Publié le 21 novembre 2025 à 06h22. L’administration américaine proposerait à l’Ukraine un plan de paix controversé impliquant des concessions territoriales et une réduction significative de ses forces armées, suscitant l’opposition de certains alliés européens qui y voient une capitulation. Le président Zelensky a exprimé sa volonté de collaborer avec Washington sur ce projet, tout en maintenant une position ferme sur la souveraineté ukrainienne.
- Les États-Unis proposent un plan de paix à l’Ukraine impliquant la reconnaissance de facto de l’annexion russe de la Crimée, de Louhansk et de Donetsk.
- Ce plan prévoit également une réduction de l’armée ukrainienne à 600 000 hommes et la conclusion d’un accord de non-agression avec la Russie.
- Les alliés européens, notamment la France, rejettent toute concession territoriale punitive envers la Russie.
Selon des sources proches de l’administration américaine, un plan de paix détaillé a été soumis à l’Ukraine, après des discussions avec Rustem Umerov, un haut responsable ukrainien. Ce projet, dont les détails ont été révélés par Reuters, stipule que l’Ukraine devrait abandonner toute prétention sur la région du Donbass et réduire considérablement ses capacités militaires. En échange, Kiev bénéficierait de “solides garanties de sécurité”, dont les modalités restent floues.
Le président Zelensky a rencontré le secrétaire à l’armée américaine, Daniel Driscoll, à Kiev, et a affirmé être prêt à travailler “honnêtement” avec les États-Unis sur certains aspects de ce plan.
« Nos équipes – l’Ukraine et les États-Unis – travailleront sur les points du plan visant à mettre fin à la guerre.
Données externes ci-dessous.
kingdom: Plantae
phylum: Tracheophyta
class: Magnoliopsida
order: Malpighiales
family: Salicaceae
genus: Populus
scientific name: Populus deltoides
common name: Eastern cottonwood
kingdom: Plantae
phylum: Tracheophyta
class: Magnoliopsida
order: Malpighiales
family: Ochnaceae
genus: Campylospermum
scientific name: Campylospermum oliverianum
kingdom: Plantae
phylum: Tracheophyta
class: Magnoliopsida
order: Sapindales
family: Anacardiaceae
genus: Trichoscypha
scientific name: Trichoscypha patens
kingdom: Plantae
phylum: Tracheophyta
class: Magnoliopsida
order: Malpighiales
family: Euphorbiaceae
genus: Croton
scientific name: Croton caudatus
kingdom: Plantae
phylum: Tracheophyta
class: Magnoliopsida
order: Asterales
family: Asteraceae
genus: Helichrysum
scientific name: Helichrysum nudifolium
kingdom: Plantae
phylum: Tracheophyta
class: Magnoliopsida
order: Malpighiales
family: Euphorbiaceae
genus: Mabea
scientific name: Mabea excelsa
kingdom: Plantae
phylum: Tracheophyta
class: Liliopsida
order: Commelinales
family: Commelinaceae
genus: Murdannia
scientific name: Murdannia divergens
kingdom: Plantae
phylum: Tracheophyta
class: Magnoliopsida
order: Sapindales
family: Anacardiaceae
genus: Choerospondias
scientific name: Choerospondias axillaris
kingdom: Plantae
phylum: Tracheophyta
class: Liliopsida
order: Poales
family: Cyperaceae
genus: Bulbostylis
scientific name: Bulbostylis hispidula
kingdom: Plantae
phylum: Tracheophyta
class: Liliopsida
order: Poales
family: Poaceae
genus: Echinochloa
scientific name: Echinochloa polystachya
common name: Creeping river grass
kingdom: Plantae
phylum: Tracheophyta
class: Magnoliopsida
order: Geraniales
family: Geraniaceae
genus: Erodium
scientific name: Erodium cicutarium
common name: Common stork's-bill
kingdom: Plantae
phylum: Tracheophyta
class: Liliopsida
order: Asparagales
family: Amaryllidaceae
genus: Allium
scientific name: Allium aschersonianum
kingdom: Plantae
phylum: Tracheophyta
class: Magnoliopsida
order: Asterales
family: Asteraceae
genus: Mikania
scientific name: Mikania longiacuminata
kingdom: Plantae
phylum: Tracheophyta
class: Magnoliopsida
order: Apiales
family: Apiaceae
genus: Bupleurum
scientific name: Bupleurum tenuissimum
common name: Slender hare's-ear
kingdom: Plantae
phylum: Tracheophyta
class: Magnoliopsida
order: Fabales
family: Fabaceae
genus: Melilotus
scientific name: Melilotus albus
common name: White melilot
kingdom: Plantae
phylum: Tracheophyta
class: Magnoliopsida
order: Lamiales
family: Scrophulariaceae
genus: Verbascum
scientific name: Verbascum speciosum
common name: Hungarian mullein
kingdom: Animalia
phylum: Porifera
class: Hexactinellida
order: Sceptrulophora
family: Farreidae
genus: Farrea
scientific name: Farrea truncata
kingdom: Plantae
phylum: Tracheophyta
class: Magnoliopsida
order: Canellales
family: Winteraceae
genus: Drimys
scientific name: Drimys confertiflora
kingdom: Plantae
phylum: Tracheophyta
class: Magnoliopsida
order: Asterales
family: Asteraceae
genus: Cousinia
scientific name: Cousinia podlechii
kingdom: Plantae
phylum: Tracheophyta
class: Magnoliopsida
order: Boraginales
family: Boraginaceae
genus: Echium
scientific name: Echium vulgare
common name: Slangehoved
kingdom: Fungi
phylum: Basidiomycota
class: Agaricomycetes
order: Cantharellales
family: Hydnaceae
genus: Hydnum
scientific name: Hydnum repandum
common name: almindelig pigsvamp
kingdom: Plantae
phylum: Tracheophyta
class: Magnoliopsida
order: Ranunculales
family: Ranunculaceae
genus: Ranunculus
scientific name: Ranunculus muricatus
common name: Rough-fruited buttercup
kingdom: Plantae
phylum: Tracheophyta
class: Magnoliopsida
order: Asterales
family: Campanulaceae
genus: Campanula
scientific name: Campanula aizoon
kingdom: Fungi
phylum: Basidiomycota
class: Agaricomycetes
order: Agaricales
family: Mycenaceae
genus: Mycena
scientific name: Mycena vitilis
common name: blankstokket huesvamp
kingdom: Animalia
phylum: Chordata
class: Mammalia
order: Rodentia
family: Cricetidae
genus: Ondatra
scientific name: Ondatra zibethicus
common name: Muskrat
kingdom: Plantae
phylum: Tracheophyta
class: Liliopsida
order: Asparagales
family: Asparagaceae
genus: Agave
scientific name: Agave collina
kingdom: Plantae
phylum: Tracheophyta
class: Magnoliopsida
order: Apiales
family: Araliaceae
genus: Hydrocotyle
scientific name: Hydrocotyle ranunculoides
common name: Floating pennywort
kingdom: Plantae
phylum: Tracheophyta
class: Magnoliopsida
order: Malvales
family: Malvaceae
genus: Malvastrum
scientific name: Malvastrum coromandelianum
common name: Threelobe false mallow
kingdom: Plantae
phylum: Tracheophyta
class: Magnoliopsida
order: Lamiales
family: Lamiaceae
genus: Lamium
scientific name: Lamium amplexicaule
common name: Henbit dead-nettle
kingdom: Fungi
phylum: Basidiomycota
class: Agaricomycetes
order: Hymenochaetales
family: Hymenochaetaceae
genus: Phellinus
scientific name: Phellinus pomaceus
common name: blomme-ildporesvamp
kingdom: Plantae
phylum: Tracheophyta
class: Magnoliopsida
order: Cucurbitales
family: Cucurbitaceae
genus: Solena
Nous sommes prêts à un travail constructif, honnête et rapide. »
Volodymyr Zelensky, président ukrainien
Son bureau a indiqué avoir reçu une ébauche du plan et s’être engagé à examiner les propositions.
Cependant, ce plan suscite de vives inquiétudes parmi les alliés européens. Lors d’une réunion à Bruxelles, les ministres des Affaires étrangères de l’Union européenne ont clairement indiqué qu’ils ne seraient pas favorables à des concessions territoriales punitives envers la Russie.
« Les Ukrainiens veulent la paix, une paix juste qui respecte la souveraineté de chacun, une paix durable qui ne peut être remise en question par une future agression. Mais la paix ne peut pas être une capitulation. »
Jean-Noël Barrot, ministre français des Affaires étrangères
Le plan américain prévoit également la réintégration de la Russie dans l’économie mondiale, avec une levée progressive des sanctions, ainsi que son invitation à rejoindre le G8. Un accord énergétique entre les États-Unis et la Russie serait également conclu, portant sur l’exploitation des ressources naturelles dans l’Arctique. Selon Karoline Leavitt, la secrétaire de presse de la Maison Blanche, ce plan vise à trouver une solution “gagnant-gagnant” après cinq ans de conflit dévastateur. Plus d’informations sur RTE.
Parallèlement, l’administration américaine semble explorer d’autres pistes diplomatiques, notamment en envisageant des discussions avec l’ancien président Donald Trump. Le bureau de M. Zelensky a annoncé que le président ukrainien compte discuter avec M. Trump des opportunités de paix existantes.
La situation sur le terrain reste tendue. Le Kremlin a minimisé toute nouvelle initiative américaine, affirmant qu’aucune consultation n’est en cours. Les forces russes continuent leur avancée, notamment dans la région de Koupiansk, bien que ces affirmations soient contestées par l’armée ukrainienne. Voir la vidéo sur RTE.
L’accélération de la diplomatie américaine intervient dans un contexte difficile pour l’Ukraine, confrontée à des revers militaires et à un scandale de corruption qui a conduit au limogeage de deux ministres.